Karol Świderski w barwach Charlotte FC wystąpił w tym sezonie w 24. meczach, w których zdobył 10 bramek i zaliczył cztery asysty. Jego dobra w klubie przekłada się na grę w reprezentacji Polski. W meczu z Walią zdobył jedynego gola, który dał Polakom utrzymanie w dywizji A Ligi Narodów. Trener Czesław Michniewicz był zadowolony z postawy napastnika, ale zwrócił również uwagę, że Świderski może mieć problem.
- "Świderek" jest istotnym punktem tej reprezentacji. Miał trochę kłopotów zdrowotnych, zmienił ligę, teraz gra regularnie. Tylko jest inny problem. On 9 października skończy grać w piłkę o punkty ligowe. Nie wiemy, co się potem wydarzy - wskazał selekcjoner.
Drużyna Karola Świderskiego Charlotte FC zajmuje 10. miejsce w tabeli Konferencji Wschodniej i wszystko wskazuje na to, że nie zakwalifikuje się do play-offów. Do siódmego Interu Miami, który na ten momentu ma prawo do gry w fazie pucharowej, traci cztery punkty. - Dzisiaj jest dobrze, bardzo dobrze, było widać dużo świeżości w jego poczynaniach. Ale jeśli jego drużyna nie wejdzie do play-offów, to będziemy mieli z nim duży problem.
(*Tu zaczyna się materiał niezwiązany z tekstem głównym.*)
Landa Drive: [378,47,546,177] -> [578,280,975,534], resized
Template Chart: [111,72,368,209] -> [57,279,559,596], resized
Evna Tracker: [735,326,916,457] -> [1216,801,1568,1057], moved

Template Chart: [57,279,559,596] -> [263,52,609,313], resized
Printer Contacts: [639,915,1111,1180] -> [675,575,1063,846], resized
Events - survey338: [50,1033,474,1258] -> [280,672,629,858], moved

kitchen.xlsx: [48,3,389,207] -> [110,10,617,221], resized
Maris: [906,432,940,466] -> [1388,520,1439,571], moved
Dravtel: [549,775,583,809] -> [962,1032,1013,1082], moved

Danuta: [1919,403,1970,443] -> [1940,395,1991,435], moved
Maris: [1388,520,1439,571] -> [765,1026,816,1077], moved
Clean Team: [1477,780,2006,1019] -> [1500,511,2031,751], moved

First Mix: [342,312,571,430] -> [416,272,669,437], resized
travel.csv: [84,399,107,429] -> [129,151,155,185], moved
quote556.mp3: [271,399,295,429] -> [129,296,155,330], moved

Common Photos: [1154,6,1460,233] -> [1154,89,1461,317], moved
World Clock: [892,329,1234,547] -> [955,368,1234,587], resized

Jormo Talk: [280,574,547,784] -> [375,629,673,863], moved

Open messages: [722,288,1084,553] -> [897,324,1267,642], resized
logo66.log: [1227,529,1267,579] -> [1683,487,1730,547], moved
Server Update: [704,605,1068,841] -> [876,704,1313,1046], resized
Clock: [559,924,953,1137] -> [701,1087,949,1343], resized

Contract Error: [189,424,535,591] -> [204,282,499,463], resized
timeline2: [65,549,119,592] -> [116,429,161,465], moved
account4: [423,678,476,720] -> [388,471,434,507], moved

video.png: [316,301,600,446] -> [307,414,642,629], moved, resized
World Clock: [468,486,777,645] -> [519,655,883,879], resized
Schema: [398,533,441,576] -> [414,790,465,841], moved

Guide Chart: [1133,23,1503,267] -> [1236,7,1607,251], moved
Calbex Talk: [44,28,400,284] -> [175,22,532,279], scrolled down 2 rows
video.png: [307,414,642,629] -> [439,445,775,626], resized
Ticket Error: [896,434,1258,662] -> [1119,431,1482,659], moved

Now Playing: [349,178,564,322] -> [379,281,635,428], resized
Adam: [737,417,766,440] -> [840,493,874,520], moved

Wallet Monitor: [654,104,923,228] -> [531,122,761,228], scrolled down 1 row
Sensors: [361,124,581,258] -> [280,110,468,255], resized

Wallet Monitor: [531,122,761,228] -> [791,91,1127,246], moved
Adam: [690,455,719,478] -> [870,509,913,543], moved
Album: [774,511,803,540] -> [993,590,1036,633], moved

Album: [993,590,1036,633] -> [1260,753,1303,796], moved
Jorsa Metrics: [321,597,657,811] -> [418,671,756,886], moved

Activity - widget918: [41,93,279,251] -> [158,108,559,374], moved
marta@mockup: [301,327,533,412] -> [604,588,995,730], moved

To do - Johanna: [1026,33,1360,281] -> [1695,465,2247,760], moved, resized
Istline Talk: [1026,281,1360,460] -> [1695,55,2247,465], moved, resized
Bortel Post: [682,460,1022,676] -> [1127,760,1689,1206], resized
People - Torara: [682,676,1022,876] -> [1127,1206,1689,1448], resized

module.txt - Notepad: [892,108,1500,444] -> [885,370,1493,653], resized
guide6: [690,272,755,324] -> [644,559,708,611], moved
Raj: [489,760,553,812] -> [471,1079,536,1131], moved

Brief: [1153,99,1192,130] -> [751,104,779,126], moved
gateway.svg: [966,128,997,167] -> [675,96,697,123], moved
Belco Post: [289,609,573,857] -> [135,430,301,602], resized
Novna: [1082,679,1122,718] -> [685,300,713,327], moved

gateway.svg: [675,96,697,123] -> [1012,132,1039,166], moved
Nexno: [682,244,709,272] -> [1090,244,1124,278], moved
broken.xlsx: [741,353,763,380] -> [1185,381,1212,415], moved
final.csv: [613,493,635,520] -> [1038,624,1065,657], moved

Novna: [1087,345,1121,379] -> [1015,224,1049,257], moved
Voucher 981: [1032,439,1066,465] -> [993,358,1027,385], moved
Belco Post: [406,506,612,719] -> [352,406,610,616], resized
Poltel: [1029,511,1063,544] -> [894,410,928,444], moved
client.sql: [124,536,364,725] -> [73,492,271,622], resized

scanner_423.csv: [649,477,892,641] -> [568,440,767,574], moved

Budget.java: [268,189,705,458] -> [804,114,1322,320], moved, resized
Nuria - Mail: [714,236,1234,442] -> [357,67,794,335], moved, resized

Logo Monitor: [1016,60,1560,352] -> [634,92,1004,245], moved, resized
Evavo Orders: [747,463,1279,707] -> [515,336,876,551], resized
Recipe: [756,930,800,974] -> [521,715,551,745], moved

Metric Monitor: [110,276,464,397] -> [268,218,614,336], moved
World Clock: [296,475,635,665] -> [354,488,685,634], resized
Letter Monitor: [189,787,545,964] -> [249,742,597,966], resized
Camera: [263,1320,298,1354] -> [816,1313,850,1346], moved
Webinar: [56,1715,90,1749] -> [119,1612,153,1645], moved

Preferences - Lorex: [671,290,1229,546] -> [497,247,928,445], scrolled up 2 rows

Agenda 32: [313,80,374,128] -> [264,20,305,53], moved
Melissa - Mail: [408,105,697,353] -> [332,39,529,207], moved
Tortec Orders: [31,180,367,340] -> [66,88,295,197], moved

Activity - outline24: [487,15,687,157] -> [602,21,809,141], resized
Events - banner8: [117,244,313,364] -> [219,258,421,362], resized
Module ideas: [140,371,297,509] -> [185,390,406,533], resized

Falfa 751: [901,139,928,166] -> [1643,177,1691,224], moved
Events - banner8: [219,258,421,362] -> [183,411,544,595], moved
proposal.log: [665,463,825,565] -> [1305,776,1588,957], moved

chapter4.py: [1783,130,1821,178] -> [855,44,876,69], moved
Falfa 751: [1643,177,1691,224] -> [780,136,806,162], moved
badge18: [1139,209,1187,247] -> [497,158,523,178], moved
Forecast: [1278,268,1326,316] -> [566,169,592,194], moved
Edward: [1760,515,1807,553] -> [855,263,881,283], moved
I bardzo nad tym ubolewam - dodał zaniepokojony Michniewicz.
Karol Świderski do tej pory rozegrał w reprezentacji Polski 17 meczów, w których zdobył osiem goli. W kadrze zadebiutował za kadencji Paulo Sousy, w wygranym przez Polskę 3:0 meczu z Andorą. W debiucie Świderski zagrał 27. minut i zdobył bramkę. Gol w wygranym 1:0 meczu z Walią był dla Świderskiego drugim w tegorocznej edycji Ligi Narodów. Poprzednie trafienie zanotował również przeciwko Walii, kiedy Polska wygrała 2:1.